Jupiter is now well west of the meridian by the end of evening twilight, but he still provides a good view through the telescope. You can start observing him as soon as he becomes visible after sunset. Keep an eye out for Jupiter’s famed Great Red Spot, which will rotate across the planet’s disc on the evenings of the 2nd and the 4th.

Mars has just passed his closest point to the Earth for the current apparition, sporting a disc that is about half the apparent size of Jupiter’s. Unfortunately his southerly declination means that he never gets higher than 30 degrees above the southern horizon when he transits at around local midnight. However, on nights with steady air you should be able to see some of his surface features. By the week’s end a feature known as Solis Lacus should be in view, looking somewhat like a dark greenish eye on the planet’s rusty face.
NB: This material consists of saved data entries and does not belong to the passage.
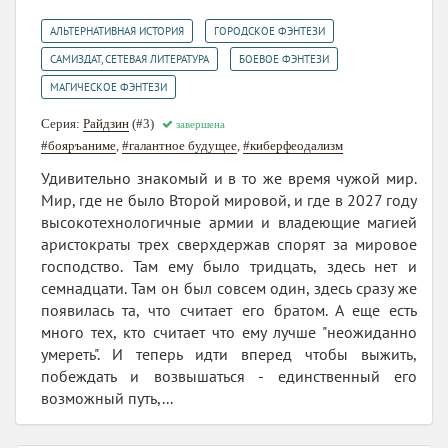
,
,
АЛЬТЕРНАТИВНАЯ ИСТОРИЯ
ГОРОДСКОЕ ФЭНТЕЗИ
,
,
САМИЗДАТ, СЕТЕВАЯ ЛИТЕРАТУРА
БОЕВОЕ ФЭНТЕЗИ
МАГИЧЕСКОЕ ФЭНТЕЗИ
Серия:
Райдзин
(#3)
завершена
#бояръаниме
,
#галантное будущее
,
#киберфеодализм
Удивительно знакомый и в то же время чужой мир.
Мир, где не было Второй мировой, и где в 2027 году
высокотехнологичные армии и владеющие магией
аристократы трех сверхдержав спорят за мировое
господство. Там ему было тридцать, здесь нет и
семнадцати. Там он был совсем один, здесь сразу же
появилась та, что считает его братом. А еще есть
много тех, кто считает что ему лучше "неожиданно
умереть". И теперь идти вперед чтобы выжить,
побеждать и возвышаться - единственный его
возможный путь,...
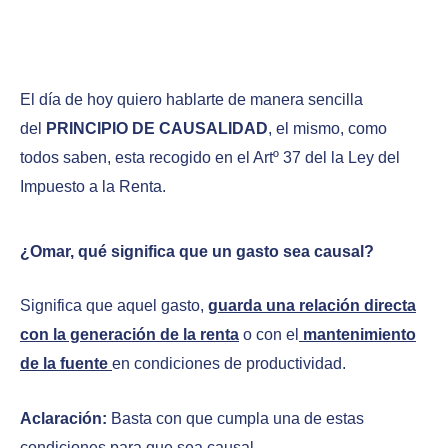
El día de hoy quiero hablarte de manera sencilla
del
PRINCIPIO DE CAUSALIDAD
, el mismo, como
todos saben, esta recogido en el Artº 37 del la Ley del
Impuesto a la Renta.
¿Omar, qué significa que un gasto sea causal?
Significa que aquel gasto,
guarda una relación directa
con la generación de la renta
o con el
mantenimiento
de la fuente
en condiciones de productividad.
Aclaración:
Basta con que cumpla una de estas
condiciones para que sea causal.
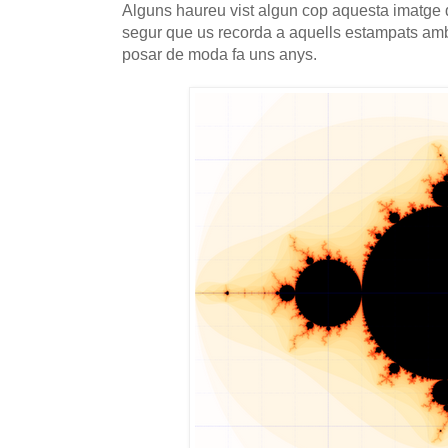
Alguns haureu vist algun cop aquesta imatge 
segur que us recorda a aquells estampats amb
posar de moda fa uns anys.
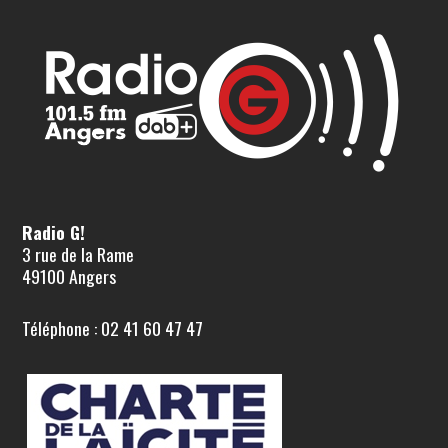
Radio G!
3 rue de la Rame
49100 Angers
Téléphone : 02 41 60 47 47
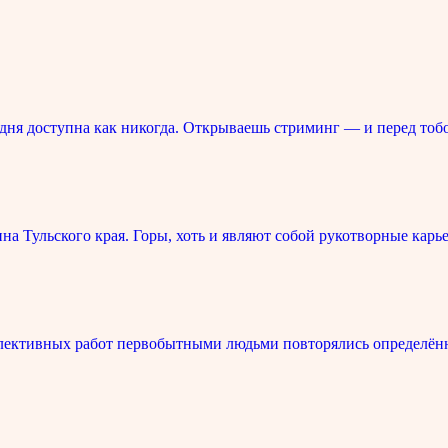
ня доступна как никогда. Открываешь стриминг — и перед тоб
 Тульского края. Горы, хоть и являют собой рукотворные карье
лективных работ первобытными людьми повторялись определённ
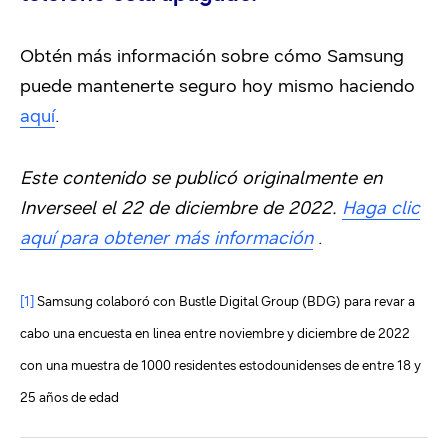
Obtén más información sobre cómo Samsung
puede mantenerte seguro hoy mismo haciendo
aquí
.
Este contenido se publicó originalmente en
Inverseel el 22 de diciembre de 2022.
Haga clic
aquí para obtener más información
.
[1]
Samsung colaboró con Bustle Digital Group (BDG) para revar a
cabo una encuesta en linea entre noviembre y diciembre de 2022
con una muestra de 1000 residentes estodounidenses de entre 18 y
25 años de edad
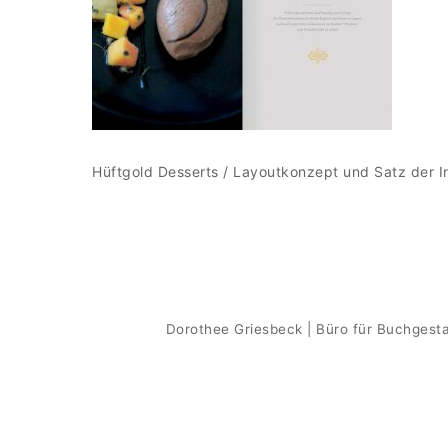
Hüftgold Desserts / Layoutkonzept und Satz der I
Dorothee Griesbeck | Büro für Buchgesta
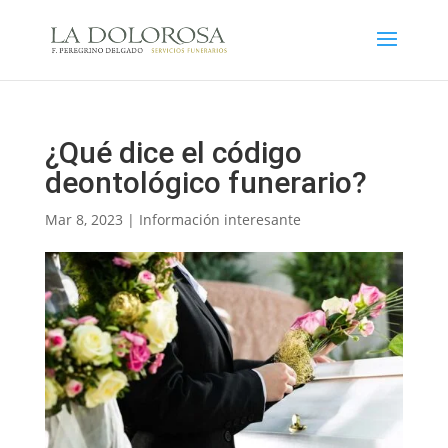
¿Qué dice el código
deontológico funerario?
Mar 8, 2023
|
Información interesante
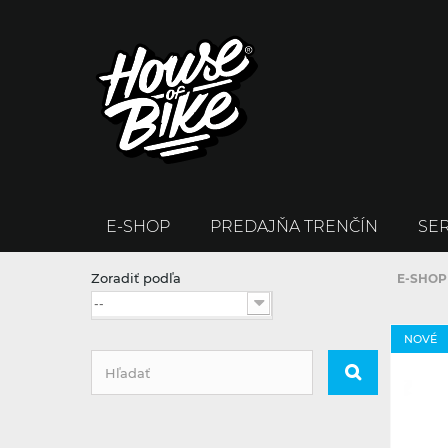
E-SHOP
PREDAJŇA TRENČÍN
SER
Zoradiť podľa
E-SHOP
--
NOVÉ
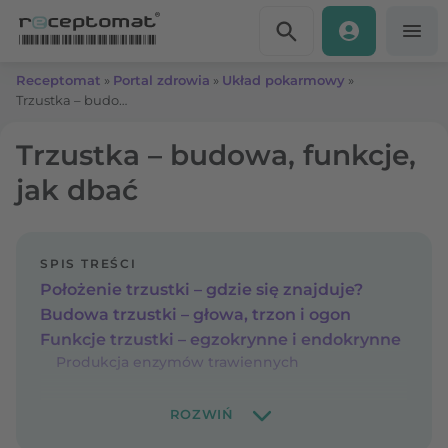
Przejdź do treści
Receptomat
»
Portal zdrowia
»
Układ pokarmowy
»
Trzustka – budowa, funkcje, jak dbać
Trzustka – budowa, funkcje,
jak dbać
SPIS TREŚCI
Położenie trzustki – gdzie się znajduje?
Budowa trzustki – głowa, trzon i ogon
Funkcje trzustki – egzokrynne i endokrynne
Produkcja enzymów trawiennych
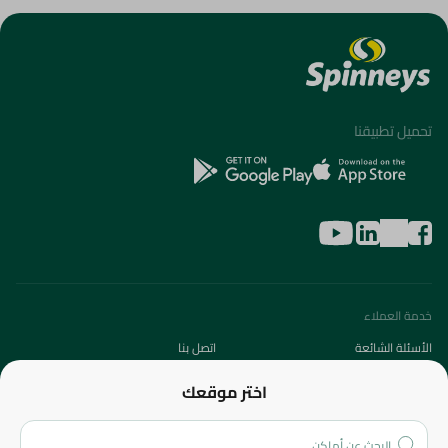
تحميل تطبيقنا
خدمة العملاء
الأسئلة الشائعة
اتصل بنا
عن الشركة
اختر موقعك
من نحن؟
الفروع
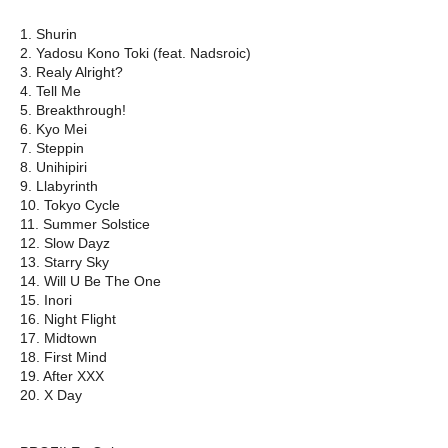
1. Shurin
2. Yadosu Kono Toki (feat. Nadsroic)
3. Realy Alright?
4. Tell Me
5. Breakthrough!
6. Kyo Mei
7. Steppin
8. Unihipiri
9. Llabyrinth
10. Tokyo Cycle
11. Summer Solstice
12. Slow Dayz
13. Starry Sky
14. Will U Be The One
15. Inori
16. Night Flight
17. Midtown
18. First Mind
19. After XXX
20. X Day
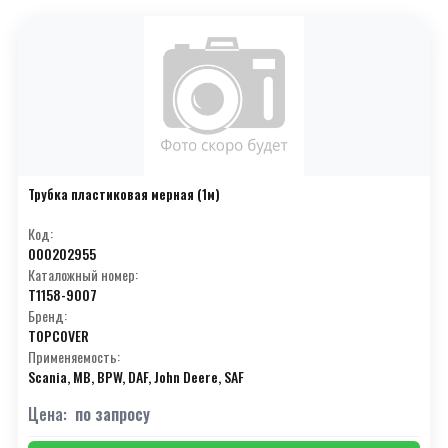
Трубка пластиковая мерная (1м)
Код:
000202955
Каталожный номер:
T1158-9007
Бренд:
TOPCOVER
Применяемость:
Scania, MB, BPW, DAF, John Deere, SAF
Цена:
по запросу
Saturn reaches opposition in the wee hours of June 3rd, rising at sunset and setting at sunrise. He crosses the meridian at around 1:00 am at this time. During the days leading up to and just after opposition you may notice a curious lighting effect. During this time the planet’s rings become much brighter than the planet’s disc in much the same way that the Moon’s surface becomes much brighter around the time of Full Moon. Known as the “Seeliger Effect”, it is only visible when Saturn is close to opposition.